=== Task instructions ===
(a) Say whether each statement agrees with the blog post about A Cool Million. Answer yes or no for each, and quote the deciding words from the post.
(i) The post puts unemployment during the Great Depression at 25%.
(ii) The writer says the economic downturn began five years ago.
(iii) The writer says the nation shares the characters' key attribute of optimism.
(b) Answer these questions from the blog post about A Cool Million.
(i) Who submitted the post?
(ii) Who wrote A Cool Million, according to the post?
(iii) What does the writer say a nation full of Lemuel Pitkins and Betty Prails would be?
(c) Write what comes next in the blog post about A Cool Million, picking up after its last sentence.

───── Document extract

Glass Half-Full People

Submitted by marlee on Mon, 10/19/2009 - 20:18
  • The Travel Habit
  • A Cool Million

Not such a sunny day for American optimismNot such a sunny day for American optimismIf Lemuel Pitkin is supposed to be the quintessential American boy representing all that is the American dream, it makes me nervous to be an American (especially if Betty Prail is the American girl). Now I understand that Nathanael West was writing a satire during the Great Depression and things were different- unemployment was 25%, hoboism was basically an accepted way of life, and there was basically no end in sight. But since the economic downturn over a year ago, it seems like this could be a possibility. This economic situation has been compared to the Depression. Does that mean that we can be compared to the Lem and Betty?

I certainly hope not. A nation full of Lemuel Pitkins and Betty Prails would be a sorry place – people missing essential body parts and girls being raped time and time again both by men and the system, even if it is only metaphorical for what we are as a country. While we may not be exactly as the characters in A Cool Million, we as a nation are not without their key attribute – that of a gross amount of optimism.

──────────
───── Supplied material

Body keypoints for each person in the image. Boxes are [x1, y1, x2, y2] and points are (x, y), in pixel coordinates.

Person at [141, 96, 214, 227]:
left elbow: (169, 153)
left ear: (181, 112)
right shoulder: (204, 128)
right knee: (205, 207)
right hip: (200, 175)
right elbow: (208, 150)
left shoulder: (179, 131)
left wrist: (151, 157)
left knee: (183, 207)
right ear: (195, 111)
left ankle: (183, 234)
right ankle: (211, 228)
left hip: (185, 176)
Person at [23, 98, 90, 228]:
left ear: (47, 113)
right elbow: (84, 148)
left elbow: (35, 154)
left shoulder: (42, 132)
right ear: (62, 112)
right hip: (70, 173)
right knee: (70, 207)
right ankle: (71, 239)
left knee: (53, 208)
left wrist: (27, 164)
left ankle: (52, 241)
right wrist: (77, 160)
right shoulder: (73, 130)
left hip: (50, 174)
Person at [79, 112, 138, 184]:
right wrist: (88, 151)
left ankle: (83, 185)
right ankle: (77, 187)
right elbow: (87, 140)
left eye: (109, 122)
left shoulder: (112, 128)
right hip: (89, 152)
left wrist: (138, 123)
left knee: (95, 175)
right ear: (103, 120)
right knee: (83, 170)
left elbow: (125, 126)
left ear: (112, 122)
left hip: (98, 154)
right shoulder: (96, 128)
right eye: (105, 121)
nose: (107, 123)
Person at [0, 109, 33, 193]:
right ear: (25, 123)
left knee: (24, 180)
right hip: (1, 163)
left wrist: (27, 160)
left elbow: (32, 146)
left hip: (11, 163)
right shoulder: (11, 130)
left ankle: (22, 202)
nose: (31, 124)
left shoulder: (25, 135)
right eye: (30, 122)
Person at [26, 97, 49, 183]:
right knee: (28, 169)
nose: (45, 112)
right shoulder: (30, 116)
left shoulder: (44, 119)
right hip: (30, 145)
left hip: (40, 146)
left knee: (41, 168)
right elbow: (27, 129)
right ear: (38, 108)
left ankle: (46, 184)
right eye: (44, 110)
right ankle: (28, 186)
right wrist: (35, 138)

──────────

=== Exercise results ===
(a)
(i) Yes: "unemployment was 25%"
(ii) No: "since the economic downturn over a year ago"
(iii) Yes: "we as a nation are not without their key attribute – that of a gross amount of optimism"

(b)
(i) marlee
(ii) Nathanael West
(iii) A sorry place

(c)
A recent New York Times article commented on this frightening component of our American being: “Throughout the history of American commercial life, one cultural trait has tended to dominate: Americans are optimists, a people prone to seeing the glass as not merely half-full but rapidly expanding, and bearing liquid that might yet be turned into gold.” This optimism today has much the same effects that it had on Lemuel Pitkin - “Excessive optimism and its close relation — a reckless disregard of risk — are widely blamed for helping carry the United States into the worst financial panic since the Great Depression.”

For Lem his disregard of risk (i.e. getting into cars with strangers, involving himself in schemes that will lead to arrest or punishment) led to the mutilation of his body. For us, the disregard of risk led to a "casino culture" and the mutilation of our financial system. Perhaps Nathanael West was writing with a bit more insight than he had anticipated.

  • marlee's blog

I think it's a little odd to

Submitted by sloane on Mon, 10/19/2009 - 23:12.

I think it's a little odd to equate optimism with a lack of knowledge, i.e. the Iraq War. I think that American optimism is sort of a nurture thing, a trait that is planted in us by our culture. There are plenty of pessimists in America, but everything about our institutions and our society and our language seems to be pointed forward. This is not the case with many other countries (in France, for example, "It's not bad" is considered very high praise), yet it is not only the optimistic countries that suffer economic corruption and downfall. Is our optimism really a cause of our misfortune?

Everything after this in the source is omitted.